- _How to complete this task_:
Revise the passage of the ovarian cancer organoid text between "VitroGel® ORGANOID empowered" and "to drug resistance.", inclusive, so that "patient-derived" is replaced with "patient-sourced".

Provided text Start Marker

VitroGel® ORGANOID Unlocks Precision High-Throughput Drug Screening Insights in Ovarian Cancer

VitroGel® ORGANOID empowered breakthrough single-cell pharmacotranscriptomic profiling by enabling robust, patient-specific cancer organoid models for drug discovery and resistance analysis.

Hydrogel:
VitroGel® ORGANOID-4 (Cat. No: VHM04-4)

In this study, Dini et al. present a high-throughput pharmacotranscriptomic pipeline utilizing live-cell barcoding and single-cell RNA sequencing (scRNA-Seq) to analyze drug response mechanisms and resistance pathways in high-grade serous ovarian cancer (HGSOC). By leveraging patient-derived cells, the research reveals tumor heterogeneity and identifies adaptive feedback loops that contribute to drug resistance.

VitroGel® ORGANOID played a crucial role in establishing and maintaining 3D cultures of patient-derived tumor cells. The hydrogel provided a biofunctional matrix that supported the growth, phenotypic stability, and viability of cancer organoids, ensuring a physiologically relevant environment for drug response studies. This stable culture system was essential for enabling multiplexed scRNA-Seq workflows, facilitating efficient live-cell barcoding, and high-resolution transcriptional profiling.

By culturing HGSOC organoids in VitroGel®, the study uncovered resistance mechanisms, such as the upregulation of receptor tyrosine kinases (RTKs) and caveolin-1 (CAV1) in response to PI3K–AKT–mTOR inhibitors. These findings enabled the identification of potential synergistic drug combinations to overcome resistance.

Overall, the integration of VitroGel® ORGANOID into this cutting-edge pharmacotranscriptomic platform underscores its value in precision medicine and drug discovery. Its ability to sustain complex tumor models and support high-throughput single-cell analyses highlights its transformative potential for advancing cancer research.

Provided text End Marker
Data records Start Marker

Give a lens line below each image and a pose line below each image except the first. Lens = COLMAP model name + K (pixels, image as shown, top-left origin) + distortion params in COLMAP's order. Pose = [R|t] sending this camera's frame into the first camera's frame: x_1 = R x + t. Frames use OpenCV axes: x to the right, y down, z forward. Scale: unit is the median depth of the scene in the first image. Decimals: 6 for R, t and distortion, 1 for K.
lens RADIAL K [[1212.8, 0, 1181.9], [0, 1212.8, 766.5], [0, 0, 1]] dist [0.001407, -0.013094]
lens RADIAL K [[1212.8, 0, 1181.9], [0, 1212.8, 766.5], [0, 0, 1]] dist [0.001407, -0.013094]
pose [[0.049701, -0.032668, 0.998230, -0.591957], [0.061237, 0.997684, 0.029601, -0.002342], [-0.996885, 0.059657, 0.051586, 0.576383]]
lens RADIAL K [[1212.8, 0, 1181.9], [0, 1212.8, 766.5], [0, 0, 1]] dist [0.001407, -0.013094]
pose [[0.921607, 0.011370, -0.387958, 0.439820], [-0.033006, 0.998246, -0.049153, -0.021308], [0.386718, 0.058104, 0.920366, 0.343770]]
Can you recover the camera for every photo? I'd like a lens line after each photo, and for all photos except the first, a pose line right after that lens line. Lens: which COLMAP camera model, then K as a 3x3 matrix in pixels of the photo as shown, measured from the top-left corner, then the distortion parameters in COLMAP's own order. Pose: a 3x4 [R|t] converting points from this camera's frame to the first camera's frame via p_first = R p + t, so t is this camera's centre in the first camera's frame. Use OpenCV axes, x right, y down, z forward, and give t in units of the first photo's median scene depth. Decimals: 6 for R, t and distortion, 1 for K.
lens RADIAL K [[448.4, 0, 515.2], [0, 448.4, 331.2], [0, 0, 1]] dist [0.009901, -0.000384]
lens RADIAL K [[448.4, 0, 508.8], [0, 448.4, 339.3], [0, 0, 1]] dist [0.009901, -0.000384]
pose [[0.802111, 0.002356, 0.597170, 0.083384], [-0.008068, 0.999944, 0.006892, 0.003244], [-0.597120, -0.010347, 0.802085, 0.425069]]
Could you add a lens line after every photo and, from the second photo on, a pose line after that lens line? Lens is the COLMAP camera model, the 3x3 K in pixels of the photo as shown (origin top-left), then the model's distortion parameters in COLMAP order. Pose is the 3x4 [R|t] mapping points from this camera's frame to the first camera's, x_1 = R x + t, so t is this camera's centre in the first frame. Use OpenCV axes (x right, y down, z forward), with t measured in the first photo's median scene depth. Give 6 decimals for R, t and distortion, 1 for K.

Data records End Marker

- _Exercise result_:
VitroGel® ORGANOID empowered breakthrough single-cell pharmacotranscriptomic profiling by enabling robust, patient-specific cancer organoid models for drug discovery and resistance analysis.

Hydrogel:
VitroGel® ORGANOID-4 (Cat. No: VHM04-4)

In this study, Dini et al. present a high-throughput pharmacotranscriptomic pipeline utilizing live-cell barcoding and single-cell RNA sequencing (scRNA-Seq) to analyze drug response mechanisms and resistance pathways in high-grade serous ovarian cancer (HGSOC). By leveraging patient-sourced cells, the research reveals tumor heterogeneity and identifies adaptive feedback loops that contribute to drug resistance.